US President Donald Trump speaks on the phone in the Oval Office of the White House June 27, 2017. (Getty images)

US President Donald Trump's senior aides have further restricted the number of administration officials allowed to listen to his phone calls with foreign leaders following the Ukraine scandal, according to US media reports.

The new restrictions were implemented after Trump’s July 25 call with Ukrainian President Volodymyr Zelensky was revealed and became the centerpiece of the impeachment inquiry, CNN reported Friday, citing multiple White House sources.

Transcripts of Trump's calls with world leaders are also distributed to a far smaller group of people inside the White House, those sources told CNN.

Democrats in the lower US House of Representatives launched an impeachment inquiry against Trump in September after a whistleblower alleged the Republican president pressured Zelensky to investigate former Vice President Joe Biden and his son Hunter, who had served as a director for Ukrainian energy company Burisma.

The new measure is part of a concerted effort to prevent Trump's conversations from becoming known to even those inside the administration and stopping leaks to the outside, the sources said.

US officials have said Trump's conversations with foreign leaders sometimes veer off into unguarded or undiplomatic territory.

"Nobody is allowed on the calls," a White House official said. "The barn door officially closed after the horse escaped."

The White House official said Trump’s calls will be accessible to only the president's senior-most aides, barring some senior and mid-level career staff from listening in.

Earlier in the Trump administration, and during past presidencies, a larger number of officials would be allowed to listen to phone calls with foreign leaders.
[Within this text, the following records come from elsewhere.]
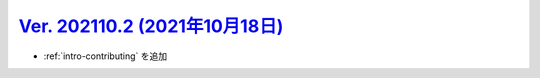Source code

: .. _ver-202110-2:

**********************************************************************************************
`Ver. 202110.2 (2021年10月18日) <https://github.com/freee/a11y-guidelines/releases/202110.2>`_
**********************************************************************************************

*  :ref:`intro-contributing` を追加

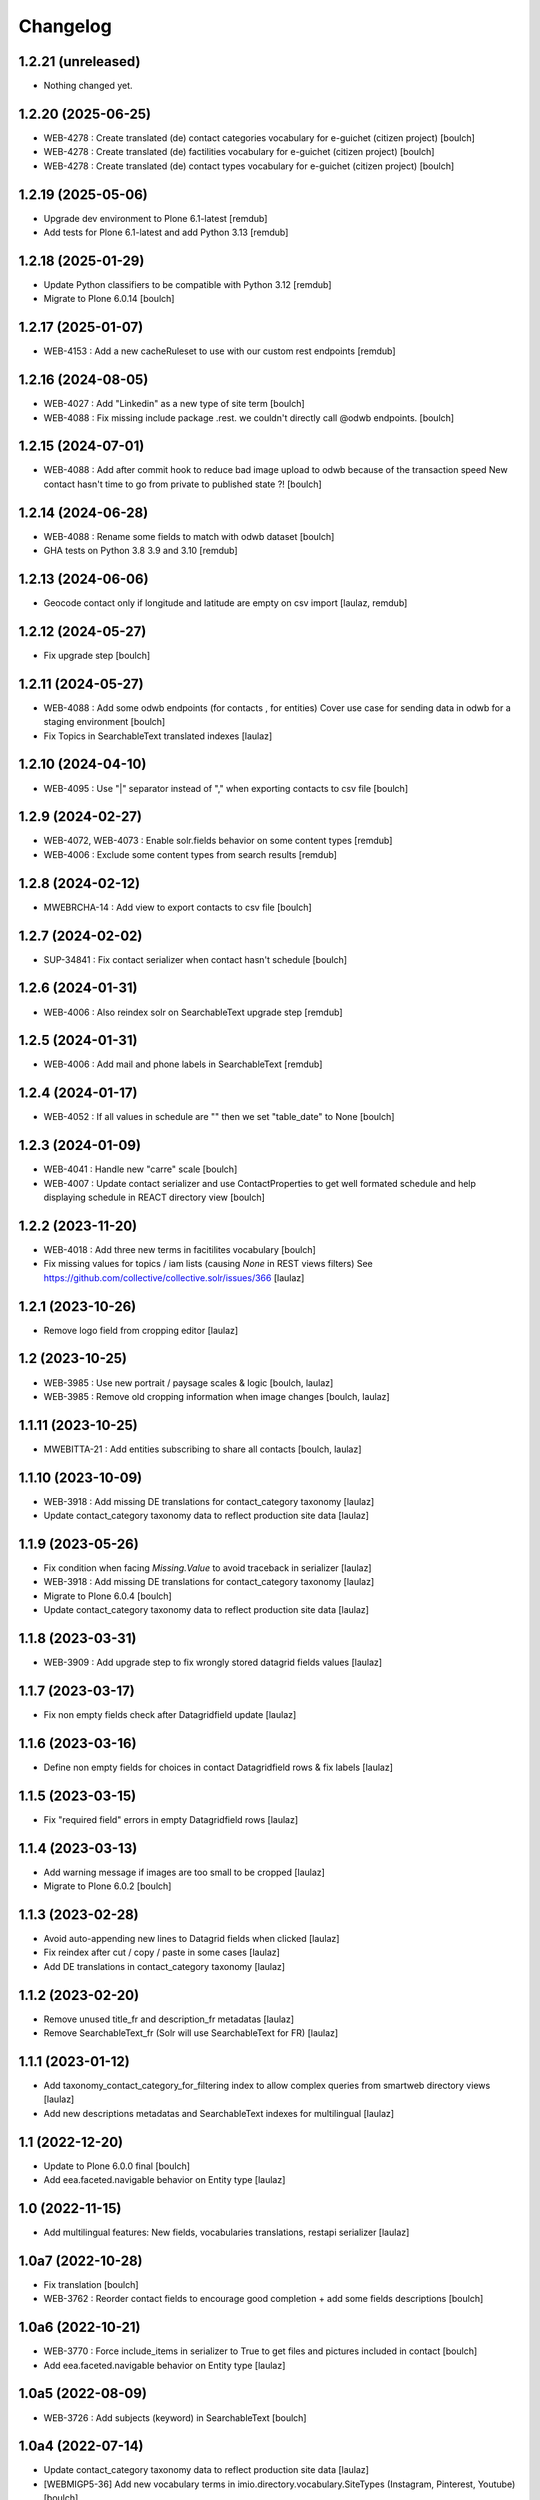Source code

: Changelog
=========


1.2.21 (unreleased)
-------------------

- Nothing changed yet.


1.2.20 (2025-06-25)
-------------------

- WEB-4278 : Create translated (de) contact categories vocabulary for e-guichet (citizen project)
  [boulch]

- WEB-4278 : Create translated (de) factilities vocabulary for e-guichet (citizen project)
  [boulch]

- WEB-4278 : Create translated (de) contact types vocabulary for e-guichet (citizen project)
  [boulch]


1.2.19 (2025-05-06)
-------------------

- Upgrade dev environment to Plone 6.1-latest
  [remdub]

- Add tests for Plone 6.1-latest and add Python 3.13
  [remdub]


1.2.18 (2025-01-29)
-------------------

- Update Python classifiers to be compatible with Python 3.12
  [remdub]

- Migrate to Plone 6.0.14
  [boulch]


1.2.17 (2025-01-07)
-------------------

- WEB-4153 : Add a new cacheRuleset to use with our custom rest endpoints
  [remdub]


1.2.16 (2024-08-05)
-------------------

- WEB-4027 : Add "Linkedin" as a new type of site term
  [boulch]

- WEB-4088 : Fix missing include package .rest. we couldn't directly call @odwb endpoints.
  [boulch]


1.2.15 (2024-07-01)
-------------------

- WEB-4088 : Add after commit hook to reduce bad image upload to odwb because of the transaction speed
  New contact hasn't time to go from private to published state ?!
  [boulch]


1.2.14 (2024-06-28)
-------------------

- WEB-4088 : Rename some fields to match with odwb dataset
  [boulch]

- GHA tests on Python 3.8 3.9 and 3.10
  [remdub]

1.2.13 (2024-06-06)
-------------------

- Geocode contact only if longitude and latitude are empty on csv import
  [laulaz, remdub]


1.2.12 (2024-05-27)
-------------------

- Fix upgrade step
  [boulch]


1.2.11 (2024-05-27)
-------------------

- WEB-4088 : Add some odwb endpoints (for contacts , for entities)
  Cover use case for sending data in odwb for a staging environment
  [boulch]

- Fix Topics in SearchableText translated indexes
  [laulaz]


1.2.10 (2024-04-10)
-------------------

- WEB-4095 : Use "|" separator instead of "," when exporting contacts to csv file
  [boulch]


1.2.9 (2024-02-27)
------------------

- WEB-4072, WEB-4073 : Enable solr.fields behavior on some content types
  [remdub]

- WEB-4006 : Exclude some content types from search results
  [remdub]


1.2.8 (2024-02-12)
------------------

- MWEBRCHA-14 : Add view to export contacts to csv file
  [boulch]


1.2.7 (2024-02-02)
------------------

- SUP-34841 : Fix contact serializer when contact hasn't schedule
  [boulch]


1.2.6 (2024-01-31)
------------------

- WEB-4006 : Also reindex solr on SearchableText upgrade step
  [remdub]


1.2.5 (2024-01-31)
------------------

- WEB-4006 : Add mail and phone labels in SearchableText
  [remdub]


1.2.4 (2024-01-17)
------------------

- WEB-4052 : If all values in schedule are "" then we set "table_date" to None
  [boulch]


1.2.3 (2024-01-09)
------------------

- WEB-4041 : Handle new "carre" scale
  [boulch]

- WEB-4007 : Update contact serializer and use ContactProperties to get well formated schedule
  and help displaying schedule in REACT directory view
  [boulch]


1.2.2 (2023-11-20)
------------------

- WEB-4018 : Add three new terms in facitilites vocabulary
  [boulch]

- Fix missing values for topics / iam lists (causing `None` in REST views filters)
  See https://github.com/collective/collective.solr/issues/366
  [laulaz]


1.2.1 (2023-10-26)
------------------

- Remove logo field from cropping editor
  [laulaz]


1.2 (2023-10-25)
----------------

- WEB-3985 : Use new portrait / paysage scales & logic
  [boulch, laulaz]

- WEB-3985 : Remove old cropping information when image changes
  [boulch, laulaz]


1.1.11 (2023-10-25)
-------------------

- MWEBITTA-21 : Add entities subscribing to share all contacts
  [boulch, laulaz]


1.1.10 (2023-10-09)
-------------------

- WEB-3918 : Add missing DE translations for contact_category taxonomy
  [laulaz]

- Update contact_category taxonomy data to reflect production site data
  [laulaz]


1.1.9 (2023-05-26)
------------------

- Fix condition when facing `Missing.Value` to avoid traceback in serializer
  [laulaz]

- WEB-3918 : Add missing DE translations for contact_category taxonomy
  [laulaz]

- Migrate to Plone 6.0.4
  [boulch]

- Update contact_category taxonomy data to reflect production site data
  [laulaz]


1.1.8 (2023-03-31)
------------------

- WEB-3909 : Add upgrade step to fix wrongly stored datagrid fields values
  [laulaz]


1.1.7 (2023-03-17)
------------------

- Fix non empty fields check after Datagridfield update
  [laulaz]


1.1.6 (2023-03-16)
------------------

- Define non empty fields for choices in contact Datagridfield rows & fix labels
  [laulaz]


1.1.5 (2023-03-15)
------------------

- Fix "required field" errors in empty Datagridfield rows
  [laulaz]


1.1.4 (2023-03-13)
------------------

- Add warning message if images are too small to be cropped
  [laulaz]

- Migrate to Plone 6.0.2
  [boulch]


1.1.3 (2023-02-28)
------------------

- Avoid auto-appending new lines to Datagrid fields when clicked
  [laulaz]

- Fix reindex after cut / copy / paste in some cases
  [laulaz]

- Add DE translations in contact_category taxonomy
  [laulaz]


1.1.2 (2023-02-20)
------------------

- Remove unused title_fr and description_fr metadatas
  [laulaz]

- Remove SearchableText_fr (Solr will use SearchableText for FR)
  [laulaz]


1.1.1 (2023-01-12)
------------------

- Add taxonomy_contact_category_for_filtering index to allow complex queries
  from smartweb directory views
  [laulaz]

- Add new descriptions metadatas and SearchableText indexes for multilingual
  [laulaz]


1.1 (2022-12-20)
----------------

- Update to Plone 6.0.0 final
  [boulch]

- Add eea.faceted.navigable behavior on Entity type
  [laulaz]


1.0 (2022-11-15)
----------------

- Add multilingual features: New fields, vocabularies translations, restapi serializer
  [laulaz]


1.0a7 (2022-10-28)
------------------

- Fix translation
  [boulch]

- WEB-3762 : Reorder contact fields to encourage good completion + add some fields descriptions
  [boulch]


1.0a6 (2022-10-21)
------------------

- WEB-3770 : Force include_items in serializer to True to get files and pictures included in contact
  [boulch]

- Add eea.faceted.navigable behavior on Entity type
  [laulaz]


1.0a5 (2022-08-09)
------------------

- WEB-3726 : Add subjects (keyword) in SearchableText
  [boulch]


1.0a4 (2022-07-14)
------------------

- Update contact_category taxonomy data to reflect production site data
  [laulaz]

- [WEBMIGP5-36] Add new vocabulary terms in imio.directory.vocabulary.SiteTypes (Instagram, Pinterest, Youtube)
  [boulch]

- It's not allowed to put Images or Files in imio.directory.Entity
  [boulch]


1.0a3 (2022-05-03)
------------------

- Use unique urls for images scales to ease caching
  [boulch]

- Use common.interfaces.ILocalManagerAware to mark a locally manageable content
  [boulch]


1.0a2 (2022-02-11)
------------------

- Add more checks / automatic corrections in contacts CSV import
  [laulaz]

- Update buildout to use Plone 6.0.0a3 packages versions
  [boulch]


1.0a1 (2022-01-25)
------------------

- Initial release.
  [boulch]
That includes aides with specific expertise in the countries being phoned or officials focused on an issue set being discussed on the call.

The list of officials that can join Trump’ calls will be approved by National Security Adviser Robert O'Brien, multiple White House officials said.

 O'Brien will often join the call himself along with a rotating roster of senior officials including Secretary of State Mike Pompeo, White House Chief of Staff Mick Mulvaney and his deputy Rob Blair.

National security experts say limiting access to the president's phone calls with world leaders could have a serious impact on how the administration executes its foreign policy.

"National security professionals seeking to advance US policy objectives may or may not reflect or even be aware of Trump's personal views, which are often divorced from a rational process and center on Trump's own obsessions and political interests at the expense of the national interest," Colin Kahl, a former national security adviser to Vice President Joe Biden, said. "Cutting subject matter experts and professionals out the loop will make this problem worse."